こうした報道が死刑も含めた刑事事件においてなされ、予断を国民に生じさせ、予断を抱いた国民が裁判員に選ばれ、その結果、冤罪を作ってしまったらということを考えると、冤罪を作るのは、捜査機関や裁判所だけでなく、他ならないメディアということになると私は思います。

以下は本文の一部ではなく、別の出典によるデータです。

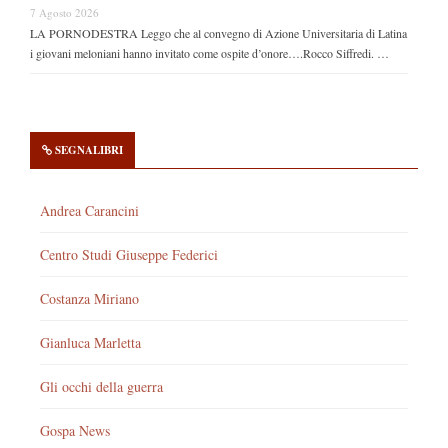
7 Agosto 2026
LA PORNODESTRA Leggo che al convegno di Azione Universitaria di Latina
i giovani meloniani hanno invitato come ospite d’onore….Rocco Siffredi. …
SEGNALIBRI
Andrea Carancini
Centro Studi Giuseppe Federici
Costanza Miriano
Gianluca Marletta
Gli occhi della guerra
Gospa News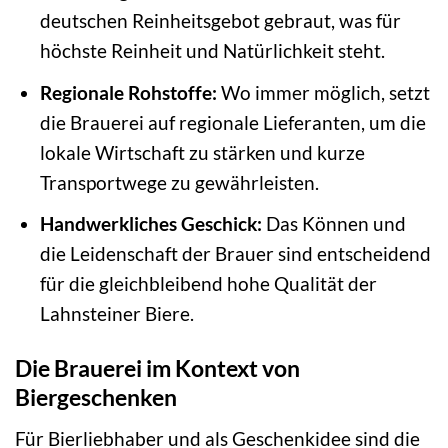
deutschen Reinheitsgebot gebraut, was für
höchste Reinheit und Natürlichkeit steht.
Regionale Rohstoffe:
Wo immer möglich, setzt
die Brauerei auf regionale Lieferanten, um die
lokale Wirtschaft zu stärken und kurze
Transportwege zu gewährleisten.
Handwerkliches Geschick:
Das Können und
die Leidenschaft der Brauer sind entscheidend
für die gleichbleibend hohe Qualität der
Lahnsteiner Biere.
Die Brauerei im Kontext von
Biergeschenken
Für Bierliebhaber und als Geschenkidee sind die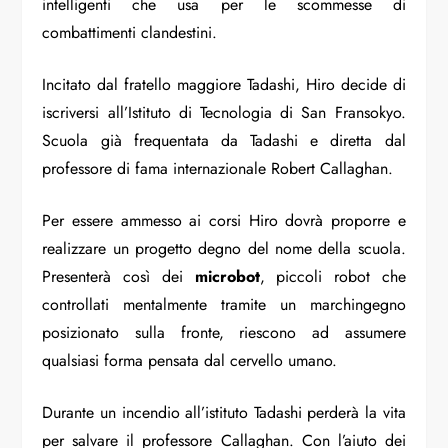
intelligenti che usa per le scommesse di
combattimenti clandestini.
Incitato dal fratello maggiore Tadashi, Hiro decide di
iscriversi all’Istituto di Tecnologia di San Fransokyo.
Scuola già frequentata da Tadashi e diretta dal
professore di fama internazionale Robert Callaghan.
Per essere ammesso ai corsi Hiro dovrà proporre e
realizzare un progetto degno del nome della scuola.
Presenterà così dei
microbot
, piccoli robot che
controllati mentalmente tramite un marchingegno
posizionato sulla fronte, riescono ad assumere
qualsiasi forma pensata dal cervello umano.
Durante un incendio all’istituto Tadashi perderà la vita
per salvare il professore Callaghan. Con l’aiuto dei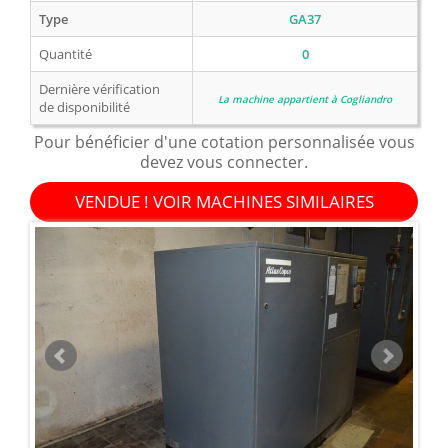
Type
GA37
Quantité
0
Dernière vérification
La machine appartient à Cogliandro
de disponibilité
Pour bénéficier d'une cotation personnalisée vous
devez vous connecter.
VENDUE ! VOIR MACHINES SIMILAIRES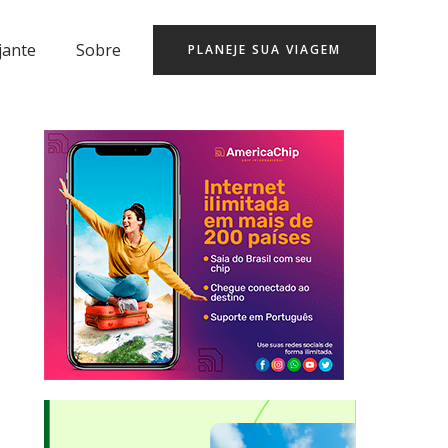
jante
Sobre
PLANEJE SUA VIAGEM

ただ、インターネットメディアには、非常に冷静かつ明快な情報提供をしている元新聞記者の方(リンク先はKyoさんという方の「永田町異聞」というブログ)もおり、日本のメディアの刑事事件に対する報道姿勢が未熟とはいっても、地道に正当なジャーナリズム活動をしている方がいることも忘れてはならないでしょう
引用終り

このblogはlivedoorニュースでたまたま見つけた。
匿名であり、どんな方が書いているのか全く不明です
本人による自己紹介は次のようになっています
「昔アメリカで政治学を専攻しました。現在は法務が専門です。
最近忙しくて土曜日が待ち遠しいです。
時事問題をわかりやすく解説したり、私見を発信できればと思います。
更新は不定期です。ご了承ください。
日本のメディアが報じない海外の政治、経済、社会問題などを紹介することもこのブログの本来の目的の1つです。
ブログ記事はあくまでも筆者の私見であるため、法律解釈、経済動向、金融動向などについて正確性は担保できません。」

更に昨年一度blogを閉鎖したとのあいさつ文も掲載されています。
セキュリティ上問題が無く再開したのでしょうか
「挨拶
04/01/2009
読者の皆様へ
いつもこのブログを楽しみにしてくださっている読者の皆様へ

実は、誠に残念なのですが、このブログは本日をもって閉鎖することにしました。

というのも、かねてよりアメリカ在学中の友人で、国務省にて働いているアメリカ人の友人から、日米関係(特に日本の司法制度に関する)の分析官の職をオファーされておりました。

今回そのオファーを受けることに決めたため、セキュリティークリアランスの関係で、私の身辺調査対象にこのブログが入ってくることが分かったため、残念ではありますが、ブログを閉鎖しようと思います。」